Amid an unrelated bureaucratic uproar the size of which beggars the imagination, Home Campus has decided that now is the perfect time to make people change their login passwords.
I know.
Apparently we’re supposed to do this every 180 days, though to the best of my knowledge the last time I actually did so was sometime in the latter stages of the Clinton Administration. It has never been a problem before now, nor would it ever be a problem – forcing people to change passwords just ensures that they end up writing them down somewhere for others to find and use, and from what I’ve gathered it has very little if any positive impact on network security.
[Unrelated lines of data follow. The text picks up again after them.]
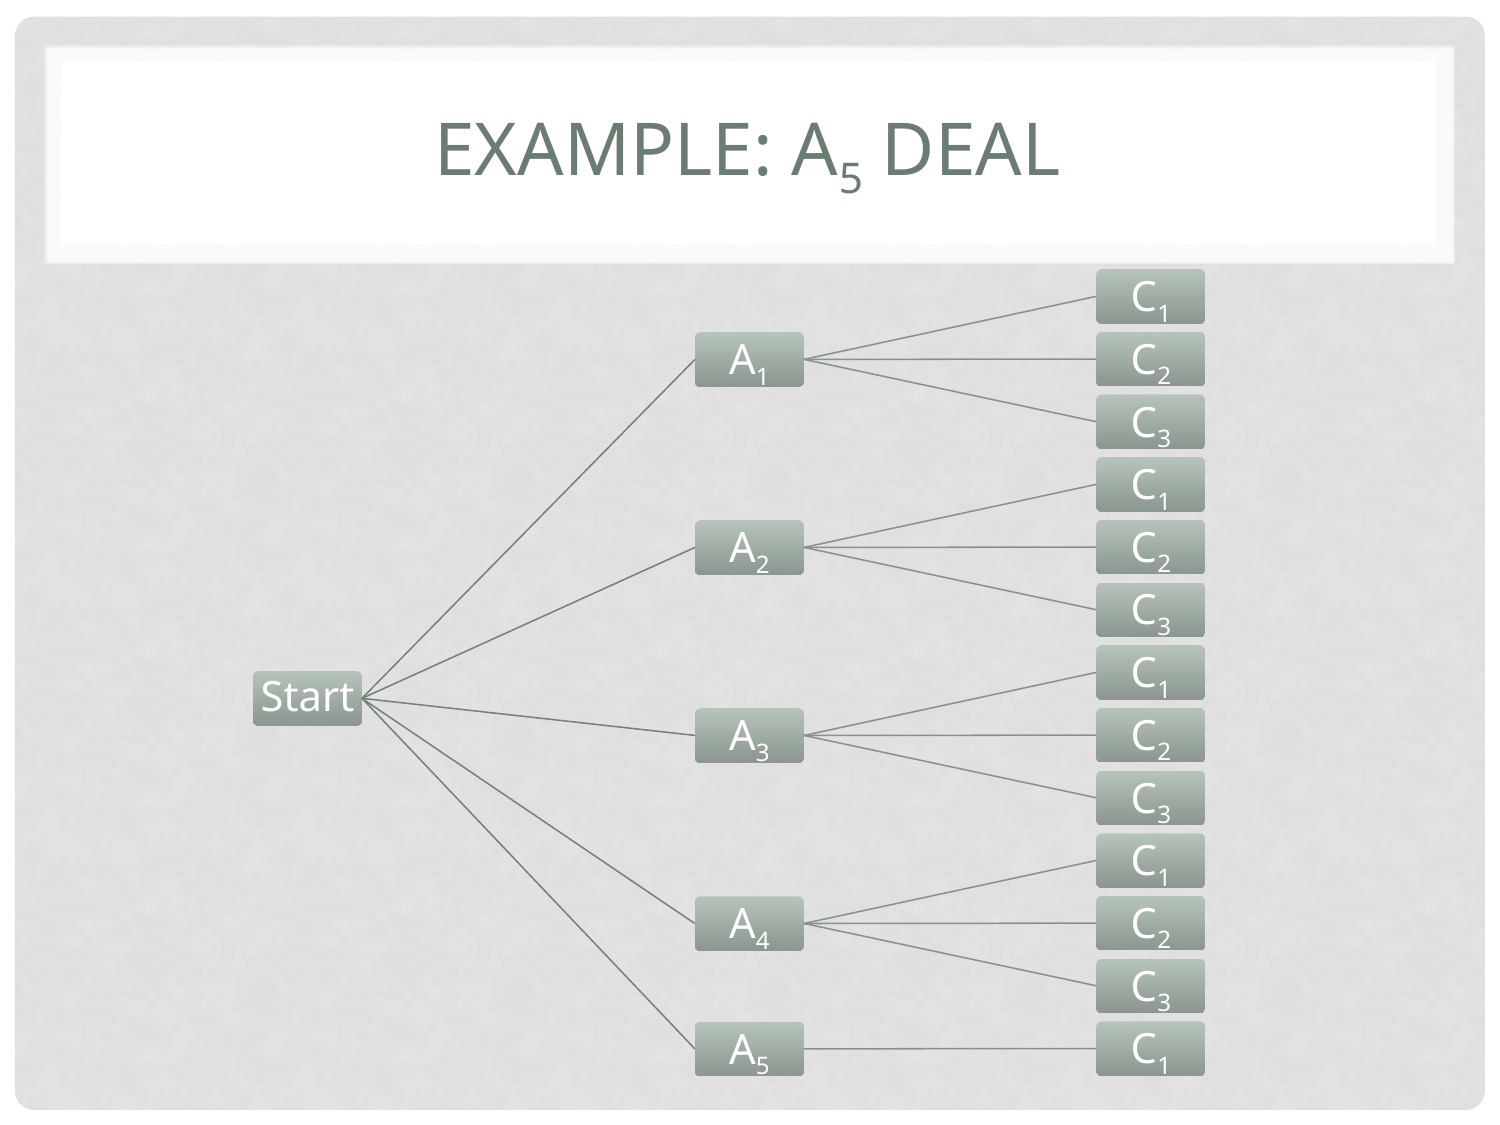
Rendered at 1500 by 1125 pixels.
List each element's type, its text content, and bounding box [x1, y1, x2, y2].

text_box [43, 268, 1456, 1077]
title Example: A5 Deal [69, 66, 1425, 238]
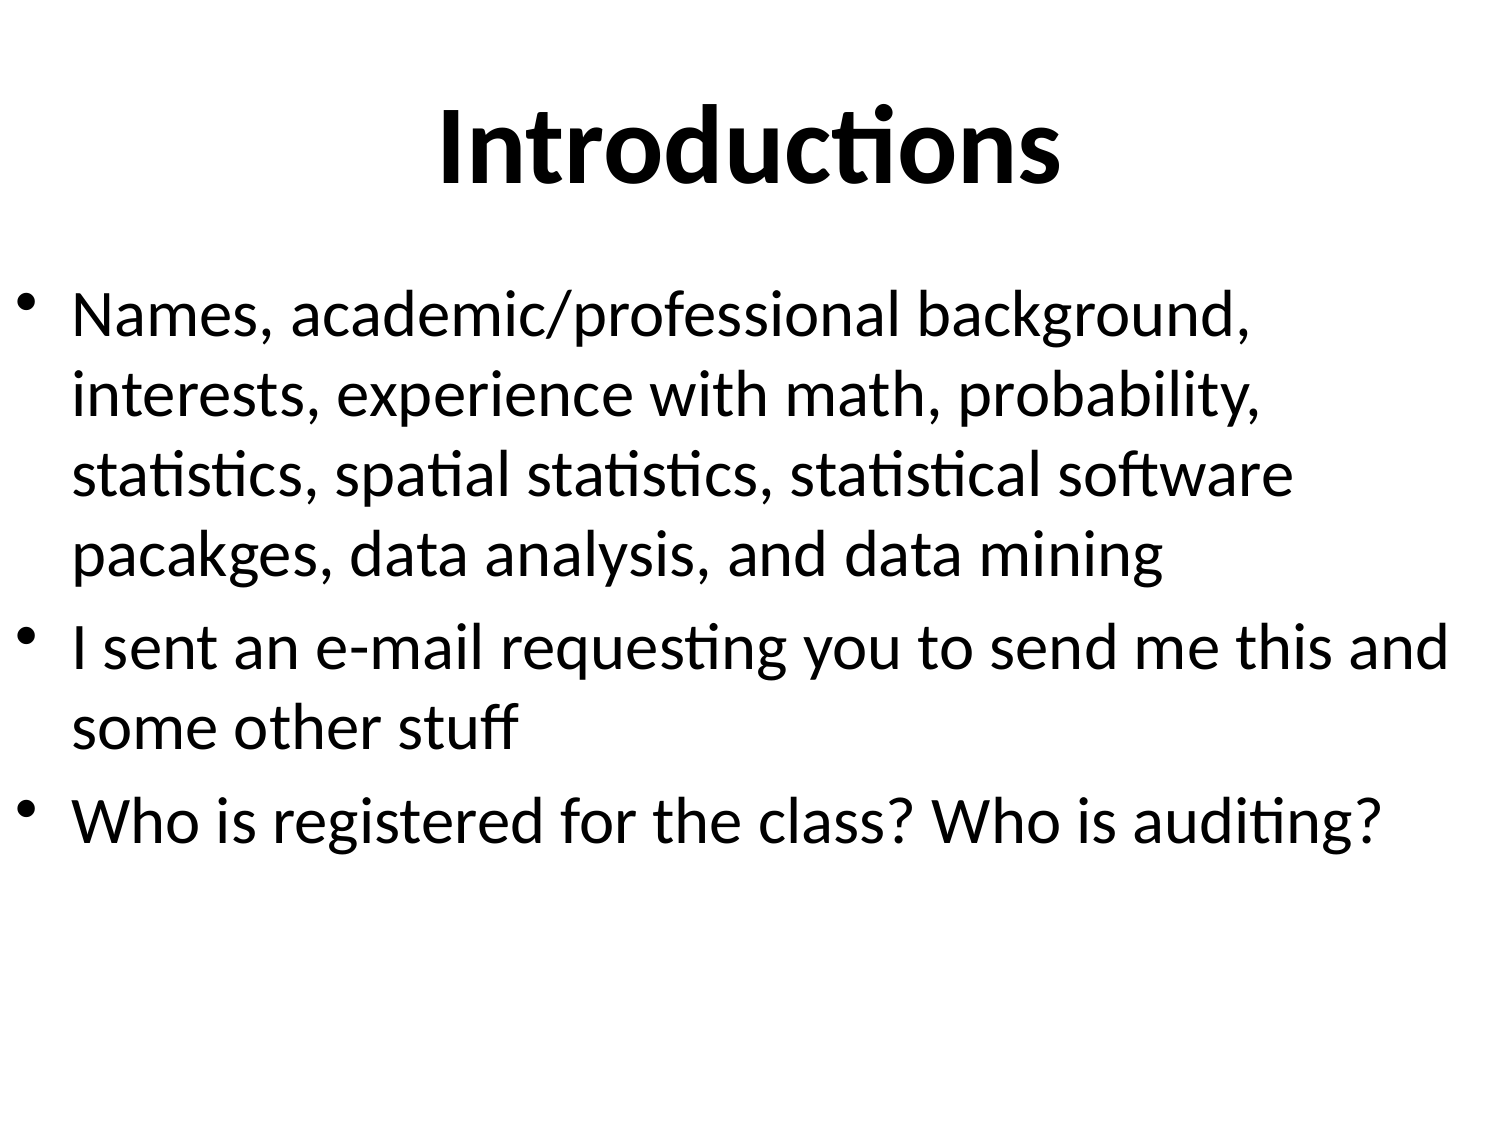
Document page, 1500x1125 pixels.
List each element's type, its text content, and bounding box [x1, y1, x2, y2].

list Names, academic/professional background, interests, experience with math, probability, statistics, spatial statistics, statistical software pacakges, data analysis, and data mining I sent an e-mail requesting you to send me this and some other stuff Who is registered for the class? Who is auditing? [0, 262, 1500, 1125]
title Introductions [75, 45, 1425, 233]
But we live in an age of Security Theater (remember to take off your shoes before entering the gate area, people!) and sometimes all you can do is clap along with the rest of the audience while the dancing continues.
That and they actually threatened to cut off my access to my account if I didn’t change my password. FOR REALZ this time.
So I did.
Now I have no idea how to get into anything, because it turns out that this password change only affected about half the systems that I actually use. It is a game I play with myself these days, guessing which systems I can get into with the new password and which ones still take the old one, and then remembering that for the next time. There doesn’t seem to be much of a pattern that I can detect, but I keep playing. If I win, I get to play again.
And there are still a few things that I haven’t yet tried to log into, so more adventure awaits.
Theoretically, in six months I get to do this all over again, unless they forget about me for a couple of decades like they did last time. Because of the nature of my employment history with Home Campus I do fall through a lot of cracks in the system and it would not surprise me a bit if they did forget about me.
I’d actually be okay with that, as this whole password changing thing is just one more thing I have to remember at a time in my life when I really should be allowed to slip gracefully into absent-minded peace.
But now I’m Secure. I’m Hacker Proof. I’m, well, not kidding myself about any of that, really, and I’m just hoping I can remember my various passwords long enough to be productive.